**TEXT**
>>>>

Hanlon’s research group has been attempting to nail down camouflage for ten years, and they’ve learned a few things. First and foremost, quantifying camouflage is difficult. Second, contrary to popular opinion, camouflage is not about matching the background.

Rather, Hanlon’s lab has identified just three types of patterns that make it difficult to distinguish an animal from its surroundings. On a simple background, uniform coloration may do the trick. In more complicated settings, a mottled, or splotchy, pattern may do the trick (think military camo). But the most underhanded – and scientifically contentious – trick is something called disruptive coloration, in which bold lines or patterns create the optical illusion of edges and obscure the true outline of the animal.

Those three strategies turned up early in Hanlon’s efforts to categorize camouflage patterns. He sat down with around a hundred photographs of camouflaged cuttlefish and sorted them into piles that – purely instinctively – looked similar to him.

“I was expecting, with the hundred-some pictures I began with, to get - who knows – five, ten, fifteen piles of look-alike pictures,” says Hanlon. “But I didn’t. I was very surprised. I only got three or four little piles.”

Hanlon’s first thought was that he was missing something, and needed more pictures to find it. But, after nearly a decade of study and more than 100,000 photographs (of a wide array of animals, not just cuttlefish), it’s still just three or four piles. Those same patterns explain every case of camouflage Hanlon has examined to date.  

The question now is, why? Hanlon thinks it’s an indication of a widely conserved weakness in animal’s visual perception that prey species have evolved, time and again, to exploit. Much of the focus in Hanlon’s laboratory has shifted to understanding how predators see their world. If quantifying camouflage was hard, this new challenge promises to be even harder. For Hanlon, that’s part of the fun.

<<<<

**EXTRACTED RECORDS**

>>>>

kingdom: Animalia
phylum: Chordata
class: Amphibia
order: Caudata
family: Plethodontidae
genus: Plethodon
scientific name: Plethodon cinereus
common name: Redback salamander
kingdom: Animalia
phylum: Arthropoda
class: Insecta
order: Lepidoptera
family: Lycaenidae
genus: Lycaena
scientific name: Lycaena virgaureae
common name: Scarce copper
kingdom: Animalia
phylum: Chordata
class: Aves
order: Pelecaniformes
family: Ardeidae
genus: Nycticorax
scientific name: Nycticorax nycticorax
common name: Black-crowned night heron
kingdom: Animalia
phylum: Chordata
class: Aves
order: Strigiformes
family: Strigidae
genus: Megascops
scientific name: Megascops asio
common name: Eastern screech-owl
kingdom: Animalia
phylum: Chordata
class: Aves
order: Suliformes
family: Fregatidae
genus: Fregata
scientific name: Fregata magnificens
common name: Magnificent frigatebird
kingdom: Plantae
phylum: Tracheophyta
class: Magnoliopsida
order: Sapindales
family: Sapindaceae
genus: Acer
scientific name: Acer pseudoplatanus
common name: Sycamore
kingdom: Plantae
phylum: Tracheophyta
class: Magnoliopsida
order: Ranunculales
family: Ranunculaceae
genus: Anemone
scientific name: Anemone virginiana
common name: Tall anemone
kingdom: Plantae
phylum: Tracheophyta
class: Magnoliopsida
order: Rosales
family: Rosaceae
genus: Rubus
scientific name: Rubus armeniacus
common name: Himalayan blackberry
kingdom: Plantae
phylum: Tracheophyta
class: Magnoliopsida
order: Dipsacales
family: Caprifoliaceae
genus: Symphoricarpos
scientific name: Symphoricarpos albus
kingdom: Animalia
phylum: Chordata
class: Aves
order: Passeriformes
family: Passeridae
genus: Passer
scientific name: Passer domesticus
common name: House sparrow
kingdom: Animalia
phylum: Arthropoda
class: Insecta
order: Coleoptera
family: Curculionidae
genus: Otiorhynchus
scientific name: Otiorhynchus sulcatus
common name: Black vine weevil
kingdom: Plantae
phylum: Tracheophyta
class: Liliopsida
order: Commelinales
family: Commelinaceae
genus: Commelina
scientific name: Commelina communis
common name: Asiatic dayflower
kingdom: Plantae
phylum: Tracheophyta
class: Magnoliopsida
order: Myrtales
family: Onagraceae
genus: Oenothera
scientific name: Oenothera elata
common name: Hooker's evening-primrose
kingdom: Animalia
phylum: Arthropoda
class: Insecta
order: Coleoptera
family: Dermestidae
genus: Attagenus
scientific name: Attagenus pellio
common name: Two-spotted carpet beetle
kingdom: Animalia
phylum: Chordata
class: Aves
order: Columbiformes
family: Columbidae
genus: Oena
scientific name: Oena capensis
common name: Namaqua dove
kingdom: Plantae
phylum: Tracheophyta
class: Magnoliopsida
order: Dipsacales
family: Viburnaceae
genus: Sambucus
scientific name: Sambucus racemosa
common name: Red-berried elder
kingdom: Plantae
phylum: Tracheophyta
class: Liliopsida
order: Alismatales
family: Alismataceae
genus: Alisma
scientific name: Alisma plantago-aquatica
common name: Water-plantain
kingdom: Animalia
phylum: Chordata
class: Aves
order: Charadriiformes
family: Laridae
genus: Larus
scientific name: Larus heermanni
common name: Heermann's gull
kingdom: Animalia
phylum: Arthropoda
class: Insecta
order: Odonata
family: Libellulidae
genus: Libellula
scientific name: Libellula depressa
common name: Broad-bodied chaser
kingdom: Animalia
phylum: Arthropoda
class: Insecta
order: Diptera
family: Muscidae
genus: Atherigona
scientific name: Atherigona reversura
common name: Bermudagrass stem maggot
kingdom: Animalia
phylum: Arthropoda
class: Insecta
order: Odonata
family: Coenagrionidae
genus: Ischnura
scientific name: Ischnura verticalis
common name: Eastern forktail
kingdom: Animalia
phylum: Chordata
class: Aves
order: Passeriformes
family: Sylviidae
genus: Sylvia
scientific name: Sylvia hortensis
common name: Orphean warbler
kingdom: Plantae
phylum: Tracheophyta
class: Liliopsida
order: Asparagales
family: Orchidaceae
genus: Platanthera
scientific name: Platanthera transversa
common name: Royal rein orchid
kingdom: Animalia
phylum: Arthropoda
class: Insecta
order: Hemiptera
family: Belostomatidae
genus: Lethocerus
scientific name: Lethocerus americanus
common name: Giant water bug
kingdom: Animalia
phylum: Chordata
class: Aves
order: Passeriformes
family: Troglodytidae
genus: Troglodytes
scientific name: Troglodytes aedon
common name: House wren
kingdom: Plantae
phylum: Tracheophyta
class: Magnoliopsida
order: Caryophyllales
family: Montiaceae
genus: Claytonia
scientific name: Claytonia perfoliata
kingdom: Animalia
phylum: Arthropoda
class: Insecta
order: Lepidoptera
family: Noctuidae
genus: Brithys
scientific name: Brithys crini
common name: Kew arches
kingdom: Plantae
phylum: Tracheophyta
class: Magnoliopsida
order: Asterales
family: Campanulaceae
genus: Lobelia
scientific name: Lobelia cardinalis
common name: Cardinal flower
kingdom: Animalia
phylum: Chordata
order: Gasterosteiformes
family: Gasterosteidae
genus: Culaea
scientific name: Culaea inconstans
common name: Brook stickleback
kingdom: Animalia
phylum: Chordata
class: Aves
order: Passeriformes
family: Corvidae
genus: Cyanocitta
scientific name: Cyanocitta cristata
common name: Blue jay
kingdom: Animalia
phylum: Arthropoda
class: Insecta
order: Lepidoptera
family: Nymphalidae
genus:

<<<<

**WHAT TO WORK ON**
1) In the camouflage text, what animal appeared in the roughly one hundred photographs that Hanlon first sorted into piles?
2) Retype the part of the camouflage text that opens with the words containing "Rather, Hanlon’s lab" and closes with "of the animal.".
Answer from the camouflage text only.

**RESULTS FOR THE EXERCISE**
1) Camouflaged cuttlefish.

2)
Rather, Hanlon’s lab has identified just three types of patterns that make it difficult to distinguish an animal from its surroundings. On a simple background, uniform coloration may do the trick. In more complicated settings, a mottled, or splotchy, pattern may do the trick (think military camo). But the most underhanded – and scientifically contentious – trick is something called disruptive coloration, in which bold lines or patterns create the optical illusion of edges and obscure the true outline of the animal.